Stored data

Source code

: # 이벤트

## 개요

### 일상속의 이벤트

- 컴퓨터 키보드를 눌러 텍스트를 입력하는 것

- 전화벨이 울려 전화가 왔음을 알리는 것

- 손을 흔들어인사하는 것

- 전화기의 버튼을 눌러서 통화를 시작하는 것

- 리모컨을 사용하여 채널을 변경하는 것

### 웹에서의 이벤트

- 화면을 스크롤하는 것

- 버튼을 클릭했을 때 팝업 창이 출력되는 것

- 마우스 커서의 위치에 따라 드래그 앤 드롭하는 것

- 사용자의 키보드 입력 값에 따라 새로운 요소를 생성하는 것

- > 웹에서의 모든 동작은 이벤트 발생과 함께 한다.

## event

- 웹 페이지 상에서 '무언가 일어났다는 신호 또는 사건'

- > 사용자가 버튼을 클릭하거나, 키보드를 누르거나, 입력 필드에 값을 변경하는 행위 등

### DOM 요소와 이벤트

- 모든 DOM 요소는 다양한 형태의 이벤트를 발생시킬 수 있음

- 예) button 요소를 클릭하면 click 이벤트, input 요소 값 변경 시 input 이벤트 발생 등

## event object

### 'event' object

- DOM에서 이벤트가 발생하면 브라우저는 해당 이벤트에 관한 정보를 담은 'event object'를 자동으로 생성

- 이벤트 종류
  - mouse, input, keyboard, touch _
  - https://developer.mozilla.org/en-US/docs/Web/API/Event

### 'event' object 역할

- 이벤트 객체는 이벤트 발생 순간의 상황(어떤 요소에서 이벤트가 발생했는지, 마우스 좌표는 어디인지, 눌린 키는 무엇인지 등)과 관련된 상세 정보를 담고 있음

◆ **Problem details**:
The response must consist of all the data, reproduced without alteration.

◆ **Response**:
Source code

: # 이벤트

## 개요

### 일상속의 이벤트

- 컴퓨터 키보드를 눌러 텍스트를 입력하는 것

- 전화벨이 울려 전화가 왔음을 알리는 것

- 손을 흔들어인사하는 것

- 전화기의 버튼을 눌러서 통화를 시작하는 것

- 리모컨을 사용하여 채널을 변경하는 것

### 웹에서의 이벤트

- 화면을 스크롤하는 것

- 버튼을 클릭했을 때 팝업 창이 출력되는 것

- 마우스 커서의 위치에 따라 드래그 앤 드롭하는 것

- 사용자의 키보드 입력 값에 따라 새로운 요소를 생성하는 것

- > 웹에서의 모든 동작은 이벤트 발생과 함께 한다.

## event

- 웹 페이지 상에서 '무언가 일어났다는 신호 또는 사건'

- > 사용자가 버튼을 클릭하거나, 키보드를 누르거나, 입력 필드에 값을 변경하는 행위 등

### DOM 요소와 이벤트

- 모든 DOM 요소는 다양한 형태의 이벤트를 발생시킬 수 있음

- 예) button 요소를 클릭하면 click 이벤트, input 요소 값 변경 시 input 이벤트 발생 등

## event object

### 'event' object

- DOM에서 이벤트가 발생하면 브라우저는 해당 이벤트에 관한 정보를 담은 'event object'를 자동으로 생성

- 이벤트 종류
  - mouse, input, keyboard, touch _
  - https://developer.mozilla.org/en-US/docs/Web/API/Event

### 'event' object 역할

- 이벤트 객체는 이벤트 발생 순간의 상황(어떤 요소에서 이벤트가 발생했는지, 마우스 좌표는 어디인지, 눌린 키는 무엇인지 등)과 관련된 상세 정보를 담고 있음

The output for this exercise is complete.